Given the Mossack Fonseca’s focus on company formation, minimizing tax burdens, Private Interest Foundations and the like, the firm could have easily been a target given the recent groundswell of activism against tax avoidance and income inequality. While the lapse in security at Mossack Fonseca may not be representative of security at all law firms, the details surrounding their environment point to likely weaknesses in people, processes and technology which could exist in any organization.

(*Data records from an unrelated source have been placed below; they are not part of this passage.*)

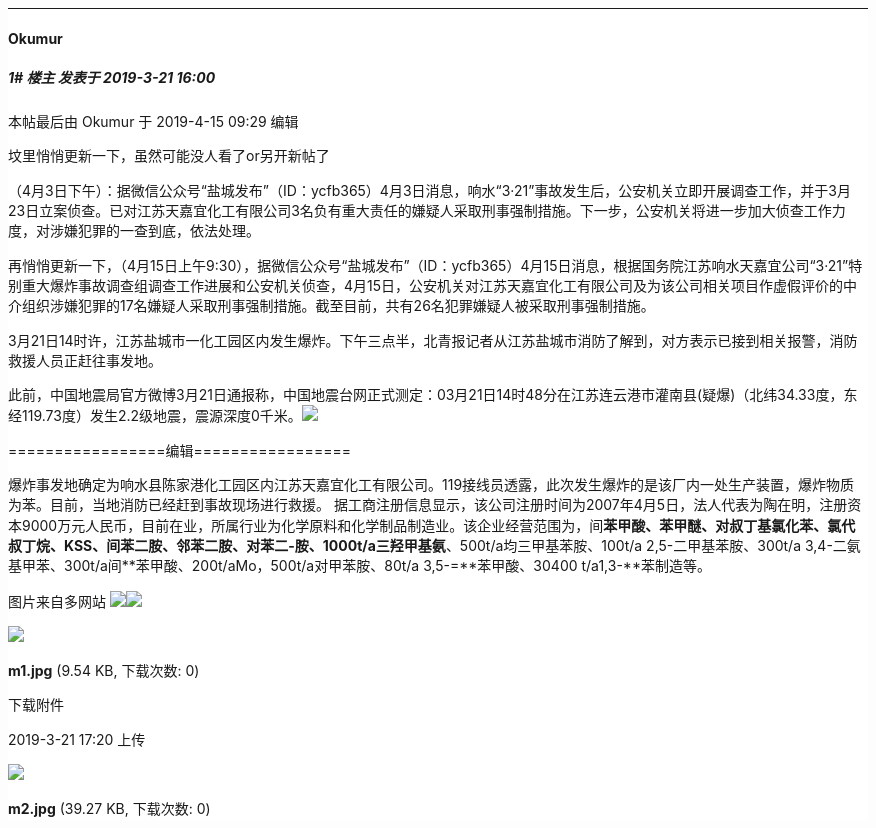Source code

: 

-----

####  Okumur  
##### 1#       楼主       发表于 2019-3-21 16:00



 本帖最后由 Okumur 于 2019-4-15 09:29 编辑 

坟里悄悄更新一下，虽然可能没人看了or另开新帖了


（4月3日下午）：据微信公众号“盐城发布”（ID：ycfb365）4月3日消息，响水“3·21”事故发生后，公安机关立即开展调查工作，并于3月23日立案侦查。已对江苏天嘉宜化工有限公司3名负有重大责任的嫌疑人采取刑事强制措施。下一步，公安机关将进一步加大侦查工作力度，对涉嫌犯罪的一查到底，依法处理。



再悄悄更新一下，（4月15日上午9:30），据微信公众号“盐城发布”（ID：ycfb365）4月15日消息，根据国务院江苏响水天嘉宜公司“3·21”特别重大爆炸事故调查组调查工作进展和公安机关侦查，4月15日，公安机关对江苏天嘉宜化工有限公司及为该公司相关项目作虚假评价的中介组织涉嫌犯罪的17名嫌疑人采取刑事强制措施。截至目前，共有26名犯罪嫌疑人被采取刑事强制措施。










3月21日14时许，江苏盐城市一化工园区内发生爆炸。下午三点半，北青报记者从江苏盐城市消防了解到，对方表示已接到相关报警，消防救援人员正赶往事发地。


此前，中国地震局官方微博3月21日通报称，中国地震台网正式测定：03月21日14时48分在江苏连云港市灌南县(疑爆)（北纬34.33度，东经119.73度）发生2.2级地震，震源深度0千米。<img src="https://i.loli.net/2019/03/21/5c93489960f48.jpg" referrerpolicy="no-referrer">


=================编辑=================


爆炸事发地确定为响水县陈家港化工园区内江苏天嘉宜化工有限公司。119接线员透露，此次发生爆炸的是该厂内一处生产装置，爆炸物质为苯。目前，当地消防已经赶到事故现场进行救援。 据工商注册信息显示，该公司注册时间为2007年4月5日，法人代表为陶在明，注册资本9000万元人民币，目前在业，所属行业为化学原料和化学制品制造业。该企业经营范围为，间**苯甲酸、苯甲醚、对叔丁基氯化苯、氯代叔丁烷、KSS、间苯二胺、邻苯二胺、对苯二-胺、1000t/a三羟甲基氨**、500t/a均三甲基苯胺、100t/a 2,5-二甲基苯胺、300t/a 3,4-二氨基甲苯、300t/a间**苯甲酸、200t/aMo，500t/a对甲苯胺、80t/a 3,5-=**苯甲酸、30400 t/a1,3-**苯制造等。




图片来自多网站
<img src="https://i.loli.net/2019/03/21/5c93451e9febf.png" referrerpolicy="no-referrer"><img src="https://i.loli.net/2019/03/21/5c9348926034d.jpg" referrerpolicy="no-referrer">

<img src="https://img.saraba1st.com/forum/201903/21/172007d3q571xff5ssmoq6.jpg" referrerpolicy="no-referrer">


<strong>m1.jpg</strong> (9.54 KB, 下载次数: 0)

下载附件

2019-3-21 17:20 上传





<img src="https://img.saraba1st.com/forum/201903/21/172020mss8d22ckehto448.jpg" referrerpolicy="no-referrer">


<strong>m2.jpg</strong> (39.27 KB, 下载次数: 0)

• People – Given what we know about potential vulnerabilities in their environment and the exfiltration of data, we can surmise that someone was not paying attention for an extended period of time. There are many security roles in an organization including, but not limited to policy development, administration and monitoring. In some environments one person may be responsible for many roles and in some cases not all responsibilities can be met. This may because no one was given the role or the person that was given the responsibility left the organization. A recent search of LinkedIn did not turn up too many IT-related profiles with Mossack Fonseca as a current or previous employer, although this doesn’t necessarily mean these individuals do not exist. Contractors may have also performed the role. That said, a third party could have been hired for a given job, say deploying the client portal, but maybe was not responsible for post implementation support.
• Process – Being notified of vulnerabilities in the software supporting the organization is paramount to understanding where risks exist. Knowing what data is leaving the environment is also critical. The likelihood that either of these was occurring is low and if either were occurring there wasn’t necessarily anyone to act on it in a timely fashion.
• Technology – A breakdown in people and processes can occasionally be mitigated by technology. The WordPress and Drupal sites are now protected by a third party security provider, but other sites likely are not. An up-to-date intrusion detection system (IDS) may have detected some of the threats the organization faced, or activities that occurred, although there were several potential options to exploit so one avenue or another would have likely been open. For an organization that appears to have missed some fundamental security concerns, they may have used technology to secure some data as there is a site named crypt.mossfon.com, which is still up.

The Panama Papers incident may once again raise awareness around data security with legal firms. Organizations performing support services to legal firms, such as eDiscovery and Case Management providers, may also want to take note. Mossack Fonseca has a link on their page for ISO Certifications. However, the only one listed is ISO 9001:2008. An ISO 27001 assessment, or certification, may not have prevented the leak, but it would have demonstrated greater consideration of security on the part of Mossack Fonseca. A penetration test would also have been beneficial, although given the vulnerabilities that existed even a vulnerability scan would have detected some of the issues.

With most data breaches, the actual data on the people and companies is less interesting (albeit potentially more valuable) than the way in which the breach occurred or the attacker persisted in the attack. As it relates to the Panama Papers, it is the opposite. The forthcoming details related to various individuals, their transactions, and the potential future tax and privacy implications are far more interesting to the public than the means whereby the exfiltration actually occurred. That said, taking a few minutes to understand how it happened and what we can learn can be a worthwhile step in preventing future breaches.